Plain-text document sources
▬▬▬▬▬▬

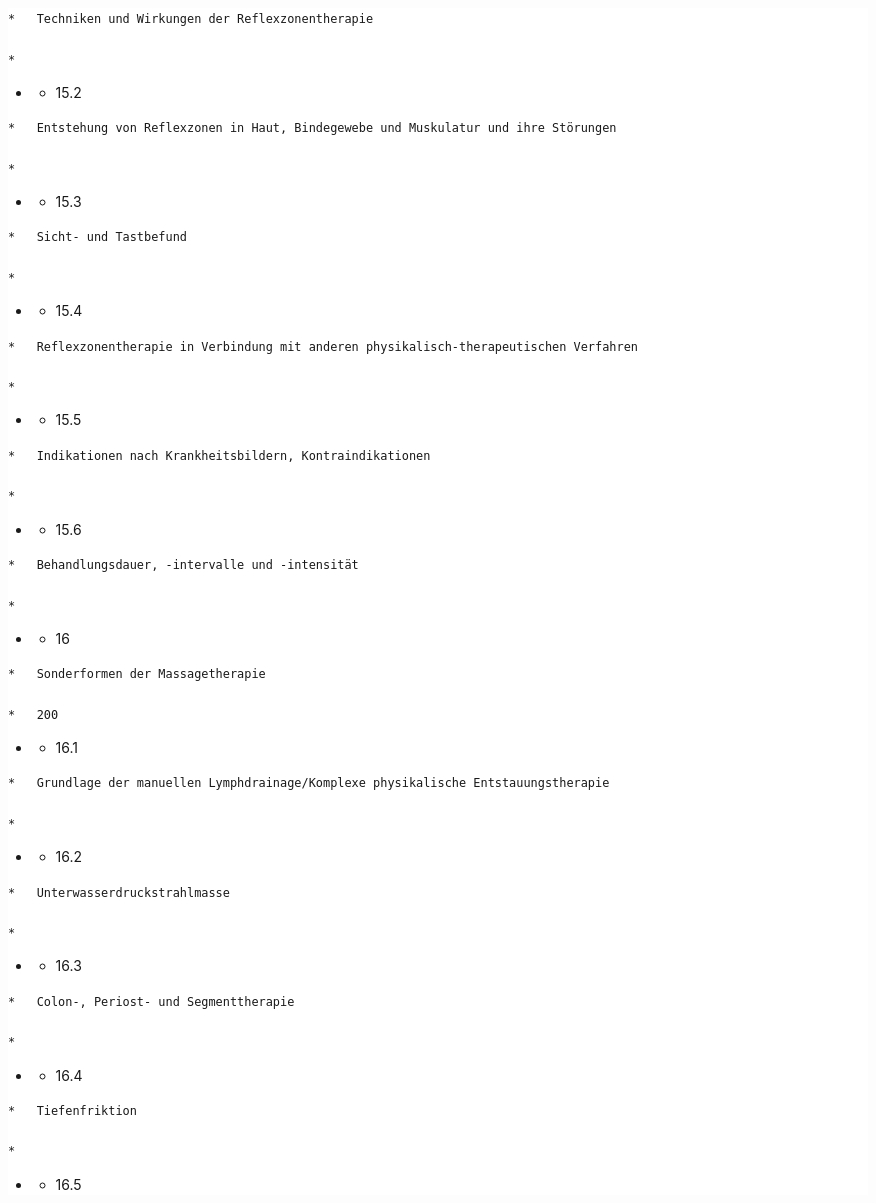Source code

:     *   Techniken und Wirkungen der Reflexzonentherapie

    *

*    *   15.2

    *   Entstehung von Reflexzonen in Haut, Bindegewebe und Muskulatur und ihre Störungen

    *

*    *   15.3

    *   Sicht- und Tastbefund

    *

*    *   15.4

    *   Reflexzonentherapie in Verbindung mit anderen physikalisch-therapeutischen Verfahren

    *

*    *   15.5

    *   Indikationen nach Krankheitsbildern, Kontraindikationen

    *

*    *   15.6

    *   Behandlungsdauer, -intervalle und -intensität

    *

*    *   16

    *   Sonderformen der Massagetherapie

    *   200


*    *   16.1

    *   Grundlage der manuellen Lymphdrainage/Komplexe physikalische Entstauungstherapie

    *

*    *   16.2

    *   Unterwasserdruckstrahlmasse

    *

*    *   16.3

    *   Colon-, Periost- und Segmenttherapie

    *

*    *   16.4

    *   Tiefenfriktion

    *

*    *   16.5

▬▬▬▬▬▬

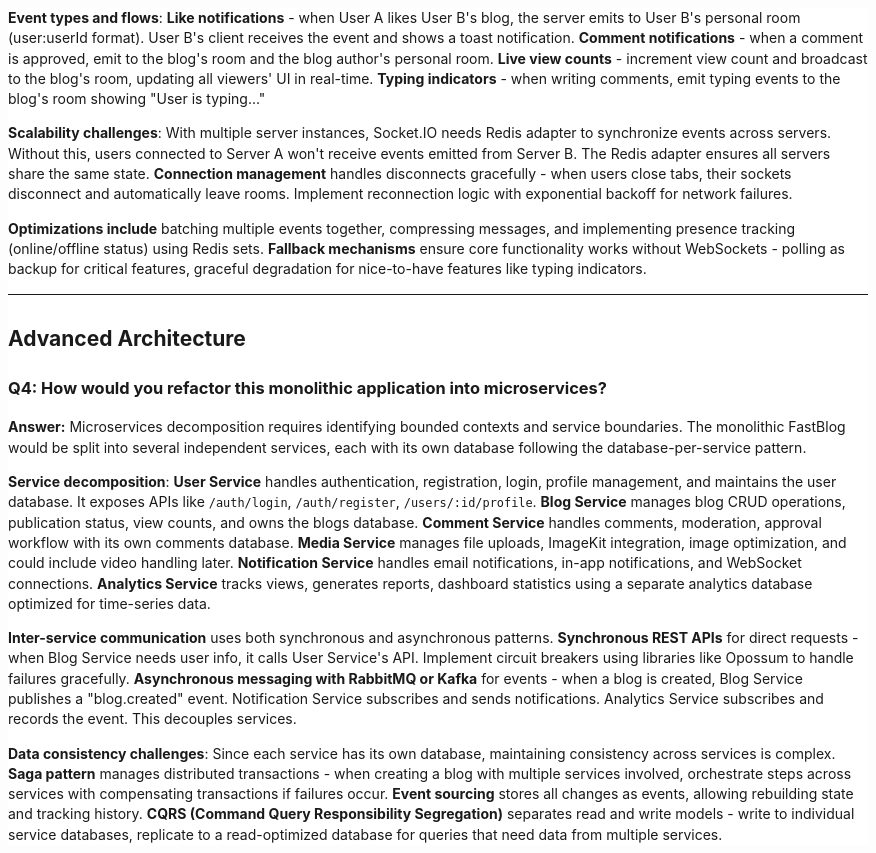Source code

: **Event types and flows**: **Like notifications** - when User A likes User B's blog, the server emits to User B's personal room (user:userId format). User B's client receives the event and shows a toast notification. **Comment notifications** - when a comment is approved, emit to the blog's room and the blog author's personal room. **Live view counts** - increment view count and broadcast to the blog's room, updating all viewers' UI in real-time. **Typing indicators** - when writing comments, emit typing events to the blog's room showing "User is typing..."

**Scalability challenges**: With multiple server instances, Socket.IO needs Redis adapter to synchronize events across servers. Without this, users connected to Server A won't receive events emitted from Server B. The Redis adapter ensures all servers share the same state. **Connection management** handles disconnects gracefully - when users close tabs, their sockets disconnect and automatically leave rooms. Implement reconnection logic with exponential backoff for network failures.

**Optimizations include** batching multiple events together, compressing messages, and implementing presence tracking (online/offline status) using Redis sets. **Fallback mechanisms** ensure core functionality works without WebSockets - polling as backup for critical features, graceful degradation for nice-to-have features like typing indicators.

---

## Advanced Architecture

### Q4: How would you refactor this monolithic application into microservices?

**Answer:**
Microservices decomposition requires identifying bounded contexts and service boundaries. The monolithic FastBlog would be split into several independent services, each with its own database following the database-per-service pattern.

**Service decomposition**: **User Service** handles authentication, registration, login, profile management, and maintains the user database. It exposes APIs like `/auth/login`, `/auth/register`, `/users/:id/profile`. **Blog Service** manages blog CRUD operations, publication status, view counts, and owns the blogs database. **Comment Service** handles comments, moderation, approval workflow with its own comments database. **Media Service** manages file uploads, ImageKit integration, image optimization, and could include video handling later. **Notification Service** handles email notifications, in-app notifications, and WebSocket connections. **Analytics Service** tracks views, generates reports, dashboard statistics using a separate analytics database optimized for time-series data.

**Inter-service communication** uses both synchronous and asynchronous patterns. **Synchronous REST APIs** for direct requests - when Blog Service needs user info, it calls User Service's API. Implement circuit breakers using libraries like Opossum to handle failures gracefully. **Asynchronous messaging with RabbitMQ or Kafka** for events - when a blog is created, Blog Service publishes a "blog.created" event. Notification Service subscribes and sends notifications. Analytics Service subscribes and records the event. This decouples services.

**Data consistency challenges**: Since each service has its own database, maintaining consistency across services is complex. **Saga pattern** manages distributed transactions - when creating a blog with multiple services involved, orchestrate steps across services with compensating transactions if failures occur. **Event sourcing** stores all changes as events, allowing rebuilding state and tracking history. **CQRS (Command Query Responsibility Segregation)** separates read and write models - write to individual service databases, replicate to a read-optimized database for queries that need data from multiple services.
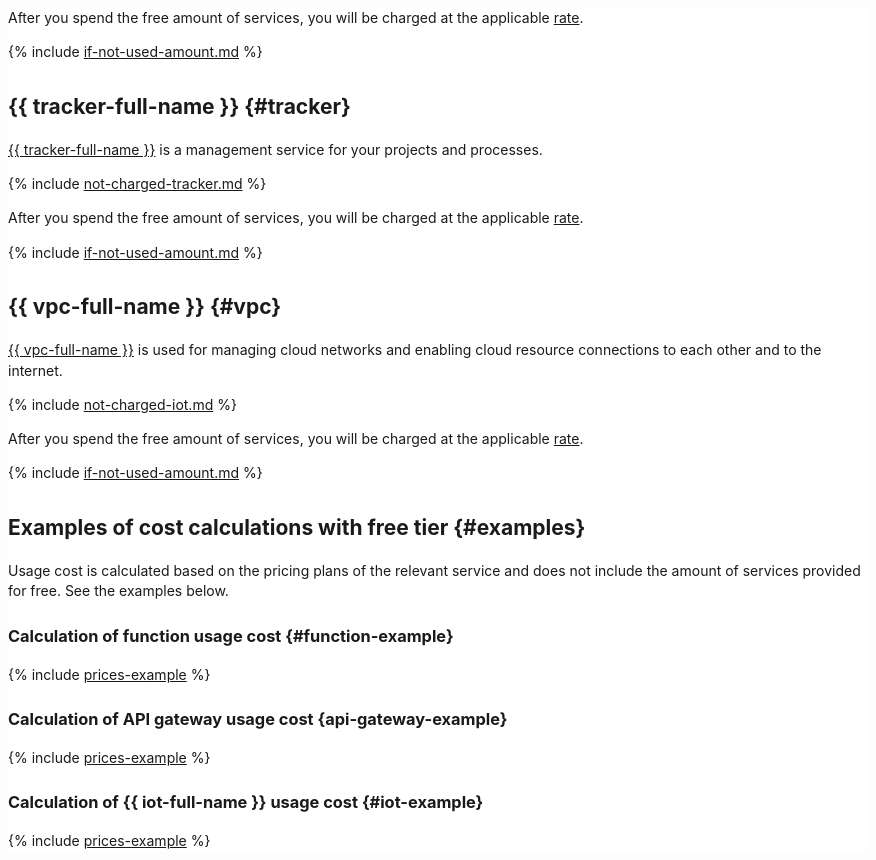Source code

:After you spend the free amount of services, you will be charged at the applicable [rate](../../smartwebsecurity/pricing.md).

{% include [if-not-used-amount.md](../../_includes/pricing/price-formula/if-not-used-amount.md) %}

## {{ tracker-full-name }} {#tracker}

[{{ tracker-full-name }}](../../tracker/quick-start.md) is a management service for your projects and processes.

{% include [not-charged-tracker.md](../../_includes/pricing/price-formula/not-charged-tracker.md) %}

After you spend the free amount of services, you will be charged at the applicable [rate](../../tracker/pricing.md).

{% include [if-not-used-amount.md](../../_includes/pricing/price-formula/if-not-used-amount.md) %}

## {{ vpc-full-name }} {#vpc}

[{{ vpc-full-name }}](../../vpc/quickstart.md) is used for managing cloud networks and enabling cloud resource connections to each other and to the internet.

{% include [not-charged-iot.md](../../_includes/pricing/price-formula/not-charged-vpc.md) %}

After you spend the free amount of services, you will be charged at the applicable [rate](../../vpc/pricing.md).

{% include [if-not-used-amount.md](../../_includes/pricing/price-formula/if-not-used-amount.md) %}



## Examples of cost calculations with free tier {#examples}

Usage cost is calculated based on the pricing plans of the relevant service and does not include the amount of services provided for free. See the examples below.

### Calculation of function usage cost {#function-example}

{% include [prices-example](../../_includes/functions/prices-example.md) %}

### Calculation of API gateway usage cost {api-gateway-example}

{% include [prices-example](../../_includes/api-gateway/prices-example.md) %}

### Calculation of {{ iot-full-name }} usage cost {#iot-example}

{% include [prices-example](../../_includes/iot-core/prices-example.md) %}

▬▬▬▬▬▬

YOUR TASK> Please gather every line in the records that contains the word "examples" and copy each of those lines in full.

YOUR RESPONSE>
## Examples of cost calculations with free tier {#examples}
Usage cost is calculated based on the pricing plans of the relevant service and does not include the amount of services provided for free. See the examples below.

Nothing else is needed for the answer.